Rewrite the material from the line with "catalogue / barcode: US 358733" to the line with "locality: Tagtabazar District, near", changing "collectors" to "collected by" and keeping everything else the same. Return only those lines.

Extracted records >>
········

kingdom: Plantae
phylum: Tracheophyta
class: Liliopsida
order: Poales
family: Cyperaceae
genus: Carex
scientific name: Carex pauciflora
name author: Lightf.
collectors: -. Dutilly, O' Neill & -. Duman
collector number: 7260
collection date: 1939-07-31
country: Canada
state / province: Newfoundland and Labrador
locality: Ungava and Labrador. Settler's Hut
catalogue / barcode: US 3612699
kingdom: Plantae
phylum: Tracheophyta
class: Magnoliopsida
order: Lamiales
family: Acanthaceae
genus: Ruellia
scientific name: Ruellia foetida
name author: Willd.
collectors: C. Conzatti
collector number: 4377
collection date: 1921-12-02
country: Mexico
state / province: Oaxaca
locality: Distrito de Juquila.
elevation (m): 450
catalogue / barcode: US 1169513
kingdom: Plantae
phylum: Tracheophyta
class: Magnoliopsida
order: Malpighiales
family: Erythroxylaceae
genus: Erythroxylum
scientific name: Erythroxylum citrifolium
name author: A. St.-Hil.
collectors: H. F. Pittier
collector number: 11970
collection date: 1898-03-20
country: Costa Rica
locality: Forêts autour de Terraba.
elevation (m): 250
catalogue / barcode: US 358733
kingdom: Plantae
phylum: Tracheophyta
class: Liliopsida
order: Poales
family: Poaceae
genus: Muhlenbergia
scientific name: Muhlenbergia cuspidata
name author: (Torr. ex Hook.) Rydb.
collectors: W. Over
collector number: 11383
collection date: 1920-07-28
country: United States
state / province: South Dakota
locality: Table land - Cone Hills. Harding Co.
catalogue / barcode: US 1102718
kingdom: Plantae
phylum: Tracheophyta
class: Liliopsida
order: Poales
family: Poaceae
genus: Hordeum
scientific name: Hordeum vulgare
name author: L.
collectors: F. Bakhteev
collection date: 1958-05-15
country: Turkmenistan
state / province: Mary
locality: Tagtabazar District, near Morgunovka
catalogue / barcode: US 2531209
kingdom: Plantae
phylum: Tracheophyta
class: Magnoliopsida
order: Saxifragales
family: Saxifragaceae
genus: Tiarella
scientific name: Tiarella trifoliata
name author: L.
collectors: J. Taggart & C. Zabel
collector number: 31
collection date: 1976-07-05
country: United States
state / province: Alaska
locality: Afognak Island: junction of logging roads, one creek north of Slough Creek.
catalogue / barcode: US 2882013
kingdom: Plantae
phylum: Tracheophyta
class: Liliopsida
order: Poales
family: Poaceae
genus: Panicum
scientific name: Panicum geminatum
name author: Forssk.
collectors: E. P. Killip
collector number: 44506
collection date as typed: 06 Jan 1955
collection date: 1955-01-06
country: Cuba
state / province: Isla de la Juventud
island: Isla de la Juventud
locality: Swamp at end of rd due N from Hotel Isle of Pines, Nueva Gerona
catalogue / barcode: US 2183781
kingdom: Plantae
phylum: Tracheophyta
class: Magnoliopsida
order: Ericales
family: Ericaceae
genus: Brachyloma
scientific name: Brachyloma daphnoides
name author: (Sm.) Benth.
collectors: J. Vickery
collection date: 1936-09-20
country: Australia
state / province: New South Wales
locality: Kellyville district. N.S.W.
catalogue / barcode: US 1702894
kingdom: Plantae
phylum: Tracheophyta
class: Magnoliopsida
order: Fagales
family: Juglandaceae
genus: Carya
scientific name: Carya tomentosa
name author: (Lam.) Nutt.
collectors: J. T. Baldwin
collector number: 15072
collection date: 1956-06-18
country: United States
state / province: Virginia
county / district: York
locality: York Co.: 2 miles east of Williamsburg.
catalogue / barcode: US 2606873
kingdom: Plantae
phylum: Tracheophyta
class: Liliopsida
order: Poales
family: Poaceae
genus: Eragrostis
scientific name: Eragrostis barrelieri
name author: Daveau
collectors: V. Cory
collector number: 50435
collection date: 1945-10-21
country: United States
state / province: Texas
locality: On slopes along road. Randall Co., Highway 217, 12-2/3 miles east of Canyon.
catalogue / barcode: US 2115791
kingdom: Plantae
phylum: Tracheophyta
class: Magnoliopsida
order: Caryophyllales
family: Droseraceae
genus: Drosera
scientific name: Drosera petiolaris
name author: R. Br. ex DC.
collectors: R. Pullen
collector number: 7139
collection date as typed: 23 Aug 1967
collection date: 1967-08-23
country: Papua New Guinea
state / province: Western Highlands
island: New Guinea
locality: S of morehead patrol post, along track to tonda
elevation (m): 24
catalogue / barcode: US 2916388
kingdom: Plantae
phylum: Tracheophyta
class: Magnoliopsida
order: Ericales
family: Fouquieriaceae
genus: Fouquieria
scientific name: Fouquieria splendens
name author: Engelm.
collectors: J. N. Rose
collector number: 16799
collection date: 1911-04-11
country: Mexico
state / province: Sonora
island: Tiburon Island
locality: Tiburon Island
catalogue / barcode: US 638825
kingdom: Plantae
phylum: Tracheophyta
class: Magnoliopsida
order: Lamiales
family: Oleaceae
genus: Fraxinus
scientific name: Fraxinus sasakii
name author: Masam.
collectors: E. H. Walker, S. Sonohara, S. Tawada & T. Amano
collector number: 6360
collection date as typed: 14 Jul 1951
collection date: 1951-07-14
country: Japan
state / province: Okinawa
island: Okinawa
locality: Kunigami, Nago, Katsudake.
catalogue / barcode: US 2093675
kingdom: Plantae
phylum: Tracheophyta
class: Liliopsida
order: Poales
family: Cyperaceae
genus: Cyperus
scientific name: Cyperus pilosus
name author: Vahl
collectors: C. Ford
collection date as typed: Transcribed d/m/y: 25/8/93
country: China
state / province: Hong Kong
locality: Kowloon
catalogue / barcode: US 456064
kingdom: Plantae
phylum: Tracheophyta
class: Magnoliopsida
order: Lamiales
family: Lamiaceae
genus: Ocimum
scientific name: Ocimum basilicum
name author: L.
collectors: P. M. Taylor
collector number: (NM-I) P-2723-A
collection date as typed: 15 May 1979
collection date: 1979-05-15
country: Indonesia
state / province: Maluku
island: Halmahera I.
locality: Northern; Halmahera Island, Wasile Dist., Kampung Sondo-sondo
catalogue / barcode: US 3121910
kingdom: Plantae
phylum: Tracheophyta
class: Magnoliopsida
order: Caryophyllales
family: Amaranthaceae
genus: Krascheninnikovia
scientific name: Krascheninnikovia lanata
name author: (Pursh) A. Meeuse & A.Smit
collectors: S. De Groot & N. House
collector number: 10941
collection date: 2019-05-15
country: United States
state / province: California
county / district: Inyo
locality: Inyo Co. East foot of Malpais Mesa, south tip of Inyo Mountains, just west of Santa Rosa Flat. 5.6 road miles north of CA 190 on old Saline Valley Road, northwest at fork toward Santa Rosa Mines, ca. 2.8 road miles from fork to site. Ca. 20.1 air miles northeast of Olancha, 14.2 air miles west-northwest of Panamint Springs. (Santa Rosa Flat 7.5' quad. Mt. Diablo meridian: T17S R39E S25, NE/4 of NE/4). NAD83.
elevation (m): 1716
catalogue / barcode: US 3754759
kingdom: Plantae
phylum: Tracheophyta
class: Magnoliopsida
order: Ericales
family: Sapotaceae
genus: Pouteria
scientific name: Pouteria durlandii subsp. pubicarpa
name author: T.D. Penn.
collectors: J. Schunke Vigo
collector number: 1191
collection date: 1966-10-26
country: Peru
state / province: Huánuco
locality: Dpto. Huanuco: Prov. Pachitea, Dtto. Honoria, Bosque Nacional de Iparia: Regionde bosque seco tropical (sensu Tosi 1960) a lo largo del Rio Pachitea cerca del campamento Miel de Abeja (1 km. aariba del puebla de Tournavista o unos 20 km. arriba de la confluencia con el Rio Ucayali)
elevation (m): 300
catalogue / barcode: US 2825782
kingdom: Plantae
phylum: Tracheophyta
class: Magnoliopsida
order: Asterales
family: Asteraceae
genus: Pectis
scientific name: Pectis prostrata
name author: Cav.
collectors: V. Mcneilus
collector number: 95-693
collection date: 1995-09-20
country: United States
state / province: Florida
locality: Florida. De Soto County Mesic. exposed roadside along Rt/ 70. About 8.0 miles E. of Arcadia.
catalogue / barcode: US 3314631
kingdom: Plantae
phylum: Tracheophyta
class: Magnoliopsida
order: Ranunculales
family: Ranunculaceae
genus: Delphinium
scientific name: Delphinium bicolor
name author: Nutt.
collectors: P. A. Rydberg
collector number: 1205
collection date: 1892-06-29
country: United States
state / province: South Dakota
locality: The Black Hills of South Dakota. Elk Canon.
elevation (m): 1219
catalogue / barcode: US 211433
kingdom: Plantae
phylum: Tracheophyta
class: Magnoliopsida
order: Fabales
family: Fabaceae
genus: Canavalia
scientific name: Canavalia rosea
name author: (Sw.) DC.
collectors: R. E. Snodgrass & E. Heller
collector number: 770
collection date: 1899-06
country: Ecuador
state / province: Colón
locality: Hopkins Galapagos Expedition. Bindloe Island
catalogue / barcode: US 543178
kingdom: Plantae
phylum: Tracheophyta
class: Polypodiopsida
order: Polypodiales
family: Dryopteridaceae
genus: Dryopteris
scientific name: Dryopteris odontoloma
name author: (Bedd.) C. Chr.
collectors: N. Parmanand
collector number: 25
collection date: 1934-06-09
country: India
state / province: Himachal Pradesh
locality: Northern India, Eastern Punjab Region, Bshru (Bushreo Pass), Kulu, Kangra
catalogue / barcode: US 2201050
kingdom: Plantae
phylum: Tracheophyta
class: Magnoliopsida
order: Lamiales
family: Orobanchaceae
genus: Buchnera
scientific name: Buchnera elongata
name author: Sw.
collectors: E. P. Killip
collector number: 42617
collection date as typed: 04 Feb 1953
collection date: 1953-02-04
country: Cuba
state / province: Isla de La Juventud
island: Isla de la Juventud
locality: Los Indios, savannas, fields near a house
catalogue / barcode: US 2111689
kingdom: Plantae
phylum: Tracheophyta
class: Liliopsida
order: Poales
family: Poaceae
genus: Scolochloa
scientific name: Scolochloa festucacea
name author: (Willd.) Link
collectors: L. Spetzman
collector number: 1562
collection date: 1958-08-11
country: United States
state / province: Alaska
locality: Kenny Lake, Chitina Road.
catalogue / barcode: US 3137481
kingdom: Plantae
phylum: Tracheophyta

········

CORRECT OUTPUT >>
catalogue / barcode: US 358733
kingdom: Plantae
phylum: Tracheophyta
class: Liliopsida
order: Poales
family: Poaceae
genus: Muhlenbergia
scientific name: Muhlenbergia cuspidata
name author: (Torr. ex Hook.) Rydb.
collected by: W. Over
collector number: 11383
collection date: 1920-07-28
country: United States
state / province: South Dakota
locality: Table land - Cone Hills. Harding Co.
catalogue / barcode: US 1102718
kingdom: Plantae
phylum: Tracheophyta
class: Liliopsida
order: Poales
family: Poaceae
genus: Hordeum
scientific name: Hordeum vulgare
name author: L.
collected by: F. Bakhteev
collection date: 1958-05-15
country: Turkmenistan
state / province: Mary
locality: Tagtabazar District, near Morgunovka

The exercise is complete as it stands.